| RECORDS FOR THIS TASK |
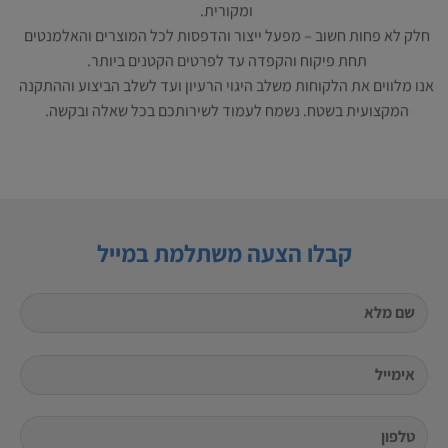
ומקורית.
חלק לא פחות חשוב – מפעל ייצור והדפסות לכל המוצרים והאלמנטים
תחת פיקוח והקפדה עד לפרטים הקטנים ביותר.
אנו מלווים את הלקוחות משלב היגוי הרעיון ועד לשלב הביצוע וההתקנה
המקצועית בשטח. נשמח לעמוד לשירותכם בכל שאלה ובקשה.
קבלו הצעה משתלמת במייל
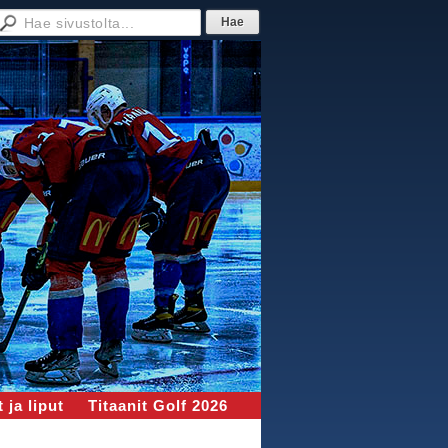
 ja liput
Titaanit Golf 2026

| TASK DESCRIPTION |
Whenever a picture appears, leave it out, and return every record exactly.

| EXPECTED OUTPUT |
ומקורית.
חלק לא פחות חשוב – מפעל ייצור והדפסות לכל המוצרים והאלמנטים
תחת פיקוח והקפדה עד לפרטים הקטנים ביותר.
אנו מלווים את הלקוחות משלב היגוי הרעיון ועד לשלב הביצוע וההתקנה
המקצועית בשטח. נשמח לעמוד לשירותכם בכל שאלה ובקשה.
קבלו הצעה משתלמת במייל
 ja liput
Titaanit Golf 2026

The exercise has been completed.